#### Work order:
Pull out every line of the entries below that contains the word "spread", and copy each one in full.

#### Task input:

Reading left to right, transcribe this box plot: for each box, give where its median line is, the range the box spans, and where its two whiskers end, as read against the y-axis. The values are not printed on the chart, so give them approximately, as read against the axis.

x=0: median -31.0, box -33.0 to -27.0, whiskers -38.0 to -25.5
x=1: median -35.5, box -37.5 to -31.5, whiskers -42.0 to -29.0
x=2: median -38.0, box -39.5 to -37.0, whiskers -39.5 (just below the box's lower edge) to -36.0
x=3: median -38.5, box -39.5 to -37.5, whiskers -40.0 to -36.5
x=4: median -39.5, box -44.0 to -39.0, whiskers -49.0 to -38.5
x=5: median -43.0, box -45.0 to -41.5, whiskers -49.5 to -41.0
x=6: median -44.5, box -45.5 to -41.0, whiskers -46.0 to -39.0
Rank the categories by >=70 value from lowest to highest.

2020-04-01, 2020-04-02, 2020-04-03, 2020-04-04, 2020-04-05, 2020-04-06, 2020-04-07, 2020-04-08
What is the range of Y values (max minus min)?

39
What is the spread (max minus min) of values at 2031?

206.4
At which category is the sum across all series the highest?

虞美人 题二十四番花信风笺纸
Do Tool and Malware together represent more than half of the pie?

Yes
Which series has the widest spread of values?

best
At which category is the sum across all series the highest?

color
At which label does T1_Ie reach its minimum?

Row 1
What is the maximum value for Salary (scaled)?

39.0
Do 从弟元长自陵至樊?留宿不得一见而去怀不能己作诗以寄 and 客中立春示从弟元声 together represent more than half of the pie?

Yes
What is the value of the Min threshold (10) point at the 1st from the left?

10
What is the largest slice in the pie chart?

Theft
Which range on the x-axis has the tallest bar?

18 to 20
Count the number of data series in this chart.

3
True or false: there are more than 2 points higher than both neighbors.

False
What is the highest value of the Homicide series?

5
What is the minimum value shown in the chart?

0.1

#### Solution to this task:
What is the spread (max minus min) of values at 2031?
Which series has the widest spread of values?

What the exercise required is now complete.